> [YOUR OBJECTIVE]:
Continue the article on challenges facing private schools after reopening, picking up right after its final sentence.

> [EXTRACT PROVIDED]:
Challenges awaiting private schools after reopening
By Gabriel Ogunjobi
Whenever the Federal Government reopens schools for physical classes, some challenges are bound to confront private schools.
Here are some of them:
1. Salary and tuition fees: Undoubtedly, public and private economies have been hit by weeks of lockdown and limited productivity. But soon as the schools reopen, teachers and other members of staff would be anticipating their wages as succor for the hard times.
On the other hand, private schools too haven’t been making much money, if they have at all through passive virtual classes.
Parents and Guardians are also making less money too, meaning school fees may be hard to balance. The proprietors of such institutions may have to source elsewhere for where to pay to their workers.
2. Retrenchment and restructuring:
If government schools are reluctant to downsize staff, private counterparts would not hesitate to. Some non-essential staff may be asked to take compulsory leave at first instance until their services can be afforded. Their return may even come after all.
Also, in a bid to sustain maximum teaching-learning, school management may ask that some teachers take more than their usual subjects to augment salaries for some relieved teachers.
3. Concerns over COVID-19:
The onus to protect children in these precarious times will depend on caregivers, teachers and the entire members of staff in private schools.
Federal Government will also be reopening schools under strict compliance to certain COVID-19 guidelines like social distancing, sanitation, transport system and use of face masks.

> [INFORMATION SHOWN]:
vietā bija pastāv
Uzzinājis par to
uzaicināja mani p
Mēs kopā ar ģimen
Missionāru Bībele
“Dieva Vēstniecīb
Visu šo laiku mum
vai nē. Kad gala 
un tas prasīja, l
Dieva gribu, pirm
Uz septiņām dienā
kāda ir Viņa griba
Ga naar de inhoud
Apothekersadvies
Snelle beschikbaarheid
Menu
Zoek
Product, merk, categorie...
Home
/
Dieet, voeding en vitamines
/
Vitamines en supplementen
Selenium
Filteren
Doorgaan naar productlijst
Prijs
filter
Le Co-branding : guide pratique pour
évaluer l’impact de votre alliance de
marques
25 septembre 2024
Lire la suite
...
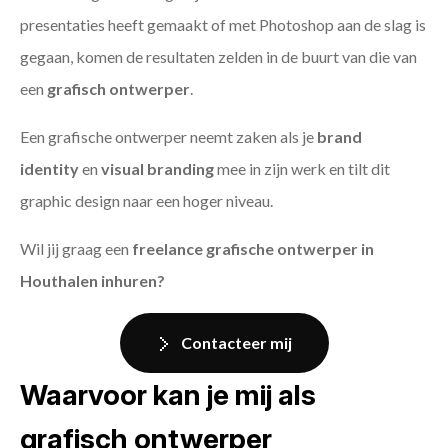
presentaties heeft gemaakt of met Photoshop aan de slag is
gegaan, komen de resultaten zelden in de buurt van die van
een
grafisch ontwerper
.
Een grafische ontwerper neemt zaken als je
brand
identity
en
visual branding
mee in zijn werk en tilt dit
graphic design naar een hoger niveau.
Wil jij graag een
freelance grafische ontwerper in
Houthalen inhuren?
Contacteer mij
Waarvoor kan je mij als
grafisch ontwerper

> [ANSWER]:
These are only necessary to ensure that schoolchildren are not only put in harm’s way but also make beating COVID-19 when they carelessly get infected and spread to their parents at home.
Schools, especially private that can afford such services, would have to employ more hands for sanitation of these free-spirited children.
4. Academic performance and examinations: Lockdown didn’t only take a toll on finance, it definitely would have affected the cognitive activeness of some children who didn’t have the advantage of exercising their brains.
Common entrance exams, juniors and senior West African examinations would be nearing upon resumption of schools. The Unified Tertiary Matriculation Examination is underway too. Parents would be counting on their schools to live up to expectations of rejigging their ward’s memories and ensure redundancy doesn’t set in in spite of the compulsory and over-stretched holidays they had just experienced.